Quando si parla di terzaroli (o più propriamente di “presa dei terzaroli“) ci si riferisce alla riduzione della potenza propulsiva della vela andando a ridurre la superficie esposta al vento. Si ricorre alla presa dei terzaroli in caso di cattivo tempo o per ingresso in porto a vela in caso di avaria del motore.

 

Sulla randa possiamo individuare delle “strisce” parallele al boma (che non sono i ferzi – attenzione! -) delimitate ai lati da altrettante bugne sull’inferitura e sulla balumina della vela e dai matafioni orizzontalmente: queste strisce rappresentano le cosiddette “mani di terzaroli” e sono le porzioni di vela che devono essere ripiegate su se stesse e fissate al boma coi matafioni una volta che la vela viene filata.

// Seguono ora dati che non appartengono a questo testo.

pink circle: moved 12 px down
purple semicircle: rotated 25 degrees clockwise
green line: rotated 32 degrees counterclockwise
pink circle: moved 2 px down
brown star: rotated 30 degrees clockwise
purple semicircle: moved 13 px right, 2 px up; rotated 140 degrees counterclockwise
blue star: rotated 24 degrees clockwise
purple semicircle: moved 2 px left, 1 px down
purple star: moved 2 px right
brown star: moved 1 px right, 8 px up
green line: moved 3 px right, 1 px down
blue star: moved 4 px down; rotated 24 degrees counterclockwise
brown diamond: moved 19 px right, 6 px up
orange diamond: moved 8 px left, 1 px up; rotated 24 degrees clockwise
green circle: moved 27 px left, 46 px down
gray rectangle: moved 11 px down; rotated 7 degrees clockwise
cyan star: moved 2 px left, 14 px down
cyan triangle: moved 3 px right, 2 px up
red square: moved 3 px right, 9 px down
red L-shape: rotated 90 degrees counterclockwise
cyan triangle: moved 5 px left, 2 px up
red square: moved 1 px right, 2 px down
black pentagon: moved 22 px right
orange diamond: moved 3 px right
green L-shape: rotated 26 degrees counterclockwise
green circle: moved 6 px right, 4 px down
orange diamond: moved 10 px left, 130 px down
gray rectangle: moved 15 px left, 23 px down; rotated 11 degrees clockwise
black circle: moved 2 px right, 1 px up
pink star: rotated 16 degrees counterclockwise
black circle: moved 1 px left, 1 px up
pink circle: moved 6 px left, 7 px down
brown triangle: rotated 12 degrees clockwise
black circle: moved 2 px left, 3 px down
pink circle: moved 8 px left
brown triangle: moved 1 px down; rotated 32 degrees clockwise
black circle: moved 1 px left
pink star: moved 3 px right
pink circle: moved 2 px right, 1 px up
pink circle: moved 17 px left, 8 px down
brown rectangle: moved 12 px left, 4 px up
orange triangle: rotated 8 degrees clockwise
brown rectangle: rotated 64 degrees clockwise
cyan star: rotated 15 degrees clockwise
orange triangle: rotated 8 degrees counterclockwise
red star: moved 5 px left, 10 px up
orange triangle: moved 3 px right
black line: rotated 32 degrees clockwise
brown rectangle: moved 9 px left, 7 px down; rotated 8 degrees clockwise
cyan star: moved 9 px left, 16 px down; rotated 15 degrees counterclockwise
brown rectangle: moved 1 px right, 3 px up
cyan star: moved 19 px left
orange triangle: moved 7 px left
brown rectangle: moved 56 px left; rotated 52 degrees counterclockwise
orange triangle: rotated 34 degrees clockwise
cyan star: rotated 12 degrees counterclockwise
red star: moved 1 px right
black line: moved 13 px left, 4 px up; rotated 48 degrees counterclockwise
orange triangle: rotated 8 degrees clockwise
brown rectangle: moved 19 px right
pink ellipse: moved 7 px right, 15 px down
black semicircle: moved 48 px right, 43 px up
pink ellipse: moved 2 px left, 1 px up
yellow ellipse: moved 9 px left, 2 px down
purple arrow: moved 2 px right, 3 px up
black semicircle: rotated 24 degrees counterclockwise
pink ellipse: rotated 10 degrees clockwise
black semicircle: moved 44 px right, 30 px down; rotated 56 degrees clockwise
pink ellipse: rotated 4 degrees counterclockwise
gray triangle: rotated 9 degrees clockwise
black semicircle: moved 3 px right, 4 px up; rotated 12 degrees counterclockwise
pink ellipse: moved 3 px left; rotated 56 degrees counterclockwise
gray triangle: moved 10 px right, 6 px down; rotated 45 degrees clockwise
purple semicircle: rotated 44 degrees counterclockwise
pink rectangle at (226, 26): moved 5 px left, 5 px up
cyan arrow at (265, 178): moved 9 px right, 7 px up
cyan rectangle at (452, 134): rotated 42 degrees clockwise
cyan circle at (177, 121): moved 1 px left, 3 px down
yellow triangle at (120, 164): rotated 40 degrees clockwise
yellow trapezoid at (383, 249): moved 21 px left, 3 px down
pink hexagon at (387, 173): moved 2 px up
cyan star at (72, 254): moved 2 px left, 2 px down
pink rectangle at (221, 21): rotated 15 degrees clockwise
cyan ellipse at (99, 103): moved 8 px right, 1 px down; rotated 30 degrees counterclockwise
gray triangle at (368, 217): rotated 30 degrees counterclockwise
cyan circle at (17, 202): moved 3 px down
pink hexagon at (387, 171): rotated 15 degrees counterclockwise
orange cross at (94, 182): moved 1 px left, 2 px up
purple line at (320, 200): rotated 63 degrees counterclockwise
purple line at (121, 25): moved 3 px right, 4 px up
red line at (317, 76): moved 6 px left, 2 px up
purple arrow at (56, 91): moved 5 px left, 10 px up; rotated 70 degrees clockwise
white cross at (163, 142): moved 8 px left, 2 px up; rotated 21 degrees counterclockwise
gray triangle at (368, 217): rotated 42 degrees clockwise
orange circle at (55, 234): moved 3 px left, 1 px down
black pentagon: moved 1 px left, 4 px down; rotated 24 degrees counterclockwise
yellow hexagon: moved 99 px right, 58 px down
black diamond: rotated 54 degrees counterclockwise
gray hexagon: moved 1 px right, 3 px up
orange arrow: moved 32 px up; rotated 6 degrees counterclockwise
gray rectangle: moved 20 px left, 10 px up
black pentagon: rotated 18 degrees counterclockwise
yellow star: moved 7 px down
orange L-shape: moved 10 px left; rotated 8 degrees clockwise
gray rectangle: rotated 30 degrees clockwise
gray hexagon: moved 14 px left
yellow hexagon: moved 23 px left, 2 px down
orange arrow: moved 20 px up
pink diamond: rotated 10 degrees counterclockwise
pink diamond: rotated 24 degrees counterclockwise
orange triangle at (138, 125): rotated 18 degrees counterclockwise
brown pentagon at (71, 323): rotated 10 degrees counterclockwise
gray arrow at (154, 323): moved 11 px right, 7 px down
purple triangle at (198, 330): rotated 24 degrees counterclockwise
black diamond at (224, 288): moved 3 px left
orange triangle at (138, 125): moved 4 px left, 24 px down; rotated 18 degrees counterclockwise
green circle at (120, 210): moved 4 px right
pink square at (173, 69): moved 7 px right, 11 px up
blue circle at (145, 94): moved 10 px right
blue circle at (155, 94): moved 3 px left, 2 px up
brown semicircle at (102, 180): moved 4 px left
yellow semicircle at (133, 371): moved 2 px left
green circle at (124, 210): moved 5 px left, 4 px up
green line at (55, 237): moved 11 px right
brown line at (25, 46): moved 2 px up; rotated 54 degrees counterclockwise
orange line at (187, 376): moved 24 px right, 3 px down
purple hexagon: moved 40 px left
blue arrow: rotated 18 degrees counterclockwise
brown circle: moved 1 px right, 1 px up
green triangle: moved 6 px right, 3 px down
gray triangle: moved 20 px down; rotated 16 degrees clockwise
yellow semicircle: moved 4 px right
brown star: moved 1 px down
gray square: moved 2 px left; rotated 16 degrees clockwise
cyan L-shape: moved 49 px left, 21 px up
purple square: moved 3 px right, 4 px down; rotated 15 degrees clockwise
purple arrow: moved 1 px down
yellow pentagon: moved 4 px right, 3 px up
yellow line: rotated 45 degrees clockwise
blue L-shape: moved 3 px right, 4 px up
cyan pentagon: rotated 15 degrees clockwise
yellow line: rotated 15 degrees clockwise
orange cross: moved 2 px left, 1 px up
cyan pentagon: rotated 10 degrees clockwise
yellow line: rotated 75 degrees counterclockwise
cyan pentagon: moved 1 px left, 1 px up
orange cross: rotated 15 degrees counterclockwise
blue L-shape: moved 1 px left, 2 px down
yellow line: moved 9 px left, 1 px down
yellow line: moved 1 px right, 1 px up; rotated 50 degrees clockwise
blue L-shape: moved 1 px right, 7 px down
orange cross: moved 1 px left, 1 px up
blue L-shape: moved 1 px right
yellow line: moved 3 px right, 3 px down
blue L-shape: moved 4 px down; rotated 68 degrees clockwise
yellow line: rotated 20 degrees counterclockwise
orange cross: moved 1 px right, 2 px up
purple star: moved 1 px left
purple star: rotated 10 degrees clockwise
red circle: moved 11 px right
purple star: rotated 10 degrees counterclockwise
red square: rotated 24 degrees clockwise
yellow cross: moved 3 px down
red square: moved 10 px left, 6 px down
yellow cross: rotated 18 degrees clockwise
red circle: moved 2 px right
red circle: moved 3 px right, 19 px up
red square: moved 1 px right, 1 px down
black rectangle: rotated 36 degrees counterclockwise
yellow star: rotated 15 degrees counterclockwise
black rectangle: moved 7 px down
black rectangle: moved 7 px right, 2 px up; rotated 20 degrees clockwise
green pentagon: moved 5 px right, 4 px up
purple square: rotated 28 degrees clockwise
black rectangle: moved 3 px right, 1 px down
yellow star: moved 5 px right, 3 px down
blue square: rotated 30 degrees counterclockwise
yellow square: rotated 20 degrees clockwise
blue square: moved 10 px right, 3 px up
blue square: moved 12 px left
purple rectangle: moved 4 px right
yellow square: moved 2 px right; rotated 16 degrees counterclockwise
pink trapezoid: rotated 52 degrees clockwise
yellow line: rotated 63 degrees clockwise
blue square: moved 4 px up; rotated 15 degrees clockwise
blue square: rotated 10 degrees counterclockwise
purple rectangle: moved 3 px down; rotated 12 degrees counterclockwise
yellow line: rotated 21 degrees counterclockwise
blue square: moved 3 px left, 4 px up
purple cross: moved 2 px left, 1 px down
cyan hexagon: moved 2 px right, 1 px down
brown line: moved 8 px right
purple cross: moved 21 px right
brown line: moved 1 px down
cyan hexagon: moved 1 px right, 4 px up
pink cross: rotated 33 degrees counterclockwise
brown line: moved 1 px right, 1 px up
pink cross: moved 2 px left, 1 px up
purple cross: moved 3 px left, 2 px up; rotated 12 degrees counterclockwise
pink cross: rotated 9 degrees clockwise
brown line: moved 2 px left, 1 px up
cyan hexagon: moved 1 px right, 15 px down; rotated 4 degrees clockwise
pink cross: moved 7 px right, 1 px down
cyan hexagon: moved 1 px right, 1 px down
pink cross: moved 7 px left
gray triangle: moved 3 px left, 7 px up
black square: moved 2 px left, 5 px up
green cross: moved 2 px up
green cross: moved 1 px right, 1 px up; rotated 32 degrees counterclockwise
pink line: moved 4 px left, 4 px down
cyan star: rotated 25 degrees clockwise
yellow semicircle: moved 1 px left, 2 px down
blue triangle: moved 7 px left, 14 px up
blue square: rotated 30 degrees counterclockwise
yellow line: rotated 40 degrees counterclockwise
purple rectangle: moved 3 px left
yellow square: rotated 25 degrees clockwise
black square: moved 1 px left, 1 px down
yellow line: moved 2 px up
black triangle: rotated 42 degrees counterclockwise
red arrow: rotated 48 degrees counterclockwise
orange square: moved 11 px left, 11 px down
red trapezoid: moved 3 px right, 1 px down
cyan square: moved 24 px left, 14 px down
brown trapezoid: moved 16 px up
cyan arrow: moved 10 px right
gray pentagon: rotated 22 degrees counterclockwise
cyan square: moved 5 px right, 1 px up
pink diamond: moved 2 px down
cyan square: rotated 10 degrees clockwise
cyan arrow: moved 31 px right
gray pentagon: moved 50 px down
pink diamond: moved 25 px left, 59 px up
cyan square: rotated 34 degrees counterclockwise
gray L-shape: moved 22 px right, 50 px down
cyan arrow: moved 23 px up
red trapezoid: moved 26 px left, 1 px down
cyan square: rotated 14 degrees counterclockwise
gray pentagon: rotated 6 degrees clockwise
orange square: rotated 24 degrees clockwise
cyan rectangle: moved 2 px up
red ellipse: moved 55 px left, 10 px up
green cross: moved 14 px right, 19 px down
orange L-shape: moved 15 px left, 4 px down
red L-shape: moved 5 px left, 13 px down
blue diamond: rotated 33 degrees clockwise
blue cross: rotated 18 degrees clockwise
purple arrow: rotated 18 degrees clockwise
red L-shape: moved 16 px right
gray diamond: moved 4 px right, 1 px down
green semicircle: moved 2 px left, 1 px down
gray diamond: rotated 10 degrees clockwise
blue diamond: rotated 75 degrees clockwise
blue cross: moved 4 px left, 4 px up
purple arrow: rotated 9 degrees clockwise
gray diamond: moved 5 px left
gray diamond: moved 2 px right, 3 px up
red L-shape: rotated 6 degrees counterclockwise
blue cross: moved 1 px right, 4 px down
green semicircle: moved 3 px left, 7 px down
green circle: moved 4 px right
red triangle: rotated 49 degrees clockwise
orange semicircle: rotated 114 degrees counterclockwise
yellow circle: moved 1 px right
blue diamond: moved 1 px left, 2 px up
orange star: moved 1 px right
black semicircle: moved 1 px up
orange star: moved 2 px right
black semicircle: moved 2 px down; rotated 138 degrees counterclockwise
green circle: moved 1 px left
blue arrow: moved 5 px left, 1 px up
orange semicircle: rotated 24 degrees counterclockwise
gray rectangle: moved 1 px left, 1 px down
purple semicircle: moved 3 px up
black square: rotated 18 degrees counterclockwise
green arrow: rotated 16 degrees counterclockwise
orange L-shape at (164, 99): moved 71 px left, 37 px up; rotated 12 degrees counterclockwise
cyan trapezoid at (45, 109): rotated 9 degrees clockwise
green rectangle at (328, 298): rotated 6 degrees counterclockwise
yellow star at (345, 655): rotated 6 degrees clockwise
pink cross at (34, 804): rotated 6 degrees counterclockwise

Mani di terzaroli sulla randa

Nell’operazione ci si avvale di quasi tutte le manovre correnti a bordo e, per effettuarla in sicurezza, è bene seguire passo-passo una sequenza ben precisa:

 

  1. Innanzitutto ci si deve portare in andatura di bolina piuttosto stretta, in modo da depotenziare la vela.
  2. Laschiamo vang, cunningham (se utilizzato) e scotta di randa. A questo punto la vela sarà “libera” e inizierà a fileggiare. In questo momento bisogna fare attenzione all’eventuale brandeggio del boma che non è più tenuto in posizione dalla scotta.
  3. Cazziamo l’amantiglio per sostenere il boma durante l’ammainata della randa.
  4. Filiamo la drizza di randa finché la prima (o seconda) mano di terzaroli non è completamente ripiegata su se stessa.
  5. Incocciamo (agganciamo) la bugna di prima (o seconda) mano che si trova all’inferitura della randa al corno di trozza, facendo molta attenzione a come la incocciamo: dobbiamo tener presente che questa bugna rappresenterà il nuovo punto di mura della vela e, quindi, l’inferitura deve essere correttamente allineata verso la penna. Se in questo punto la vela dovesse trovarsi incocciata al contrario, una volta ricazzata la drizza di randa, ci sarebbe il rischio di strappare la vela.
  6. Iniziamo a cazzare la drizza facendo attenzione che la bugna di mura non si sfili dal corno di trozza ma non cazziamola al massimo.
  7. Cazziamo la borosa di prima (o seconda) mano, che diventerà il nuovo tesabase.
  8. Completiamo l’operazione sulla drizza di randa, regolandola a dovere.
  9. Assicuriamo al boma la parte ripiegata della vela utilizzando i matafioni. Questo è molto importante per evitare che la parte ripiegata “prenda vento” nella prosecuzione della navigazione. I matafioni devono essere ben annodati (un nodo piano è più che sufficiente) ma non strettissimi.
  10. Laschiamo l’amantiglio e regoliamo vang e cunningham (se necessario).
  11. Regoliamo la scotta per riprendere l’andatura iniziale.